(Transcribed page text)
+++++

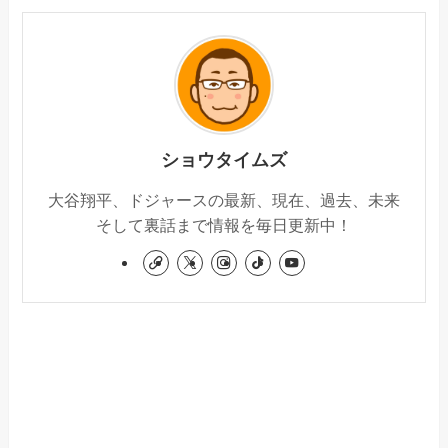
ショウタイムズ
大谷翔平、ドジャースの最新、現在、過去、未来
そして裏話まで情報を毎日更新中！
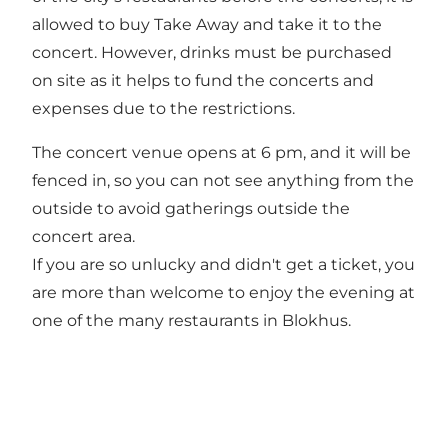
allowed to buy Take Away and take it to the
concert. However, drinks must be purchased
on site as it helps to fund the concerts and
expenses due to the restrictions.
The concert venue opens at 6 pm, and it will be
fenced in, so you can not see anything from the
outside to avoid gatherings outside the
concert area.
If you are so unlucky and didn't get a ticket, you
are more than welcome to enjoy the evening at
one of the many restaurants in Blokhus.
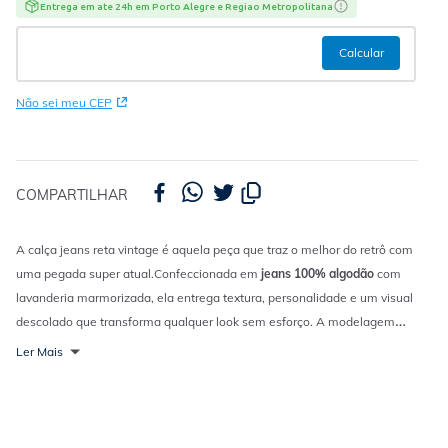
Entrega em ate 24h em Porto Alegre e Regiao Metropolitana
Não sei meu CEP
COMPARTILHAR
A calça jeans reta vintage é aquela peça que traz o melhor do retrô com
uma pegada super atual.
Confeccionada em
jeans 100% algodão
com
lavanderia marmorizada, ela entrega textura, personalidade e um visual
descolado que transforma qualquer look sem esforço. A modelagem
reta garante um caimento confortável e atemporal, perfeito para quem
Ler Mais
curte estilo com atitude. O cós com passantes e o fechamento por botão
e zíper mantém o clássico do jeans, enquanto o efeito marmorizado
adiciona aquele toque vintage que faz toda diferença. É o tipo de peça
que combina com tudo e ainda assim se destaca no visual.
Versátil e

+++++

## Activity
Reproduce every line of text in the listing above verbatim, leaving out the pictures.

## Answer to this task
ショウタイムズ
大谷翔平、ドジャースの最新、現在、過去、未来
そして裏話まで情報を毎日更新中！
allowed to buy Take Away and take it to the
concert. However, drinks must be purchased
on site as it helps to fund the concerts and
expenses due to the restrictions.
The concert venue opens at 6 pm, and it will be
fenced in, so you can not see anything from the
outside to avoid gatherings outside the
concert area.
If you are so unlucky and didn't get a ticket, you
are more than welcome to enjoy the evening at
one of the many restaurants in Blokhus.
Entrega em ate 24h em Porto Alegre e Regiao Metropolitana
Não sei meu CEP
COMPARTILHAR
A calça jeans reta vintage é aquela peça que traz o melhor do retrô com
uma pegada super atual.
Confeccionada em
jeans 100% algodão
com
lavanderia marmorizada, ela entrega textura, personalidade e um visual
descolado que transforma qualquer look sem esforço. A modelagem
reta garante um caimento confortável e atemporal, perfeito para quem
Ler Mais
curte estilo com atitude. O cós com passantes e o fechamento por botão
e zíper mantém o clássico do jeans, enquanto o efeito marmorizado
adiciona aquele toque vintage que faz toda diferença. É o tipo de peça
que combina com tudo e ainda assim se destaca no visual.
Versátil e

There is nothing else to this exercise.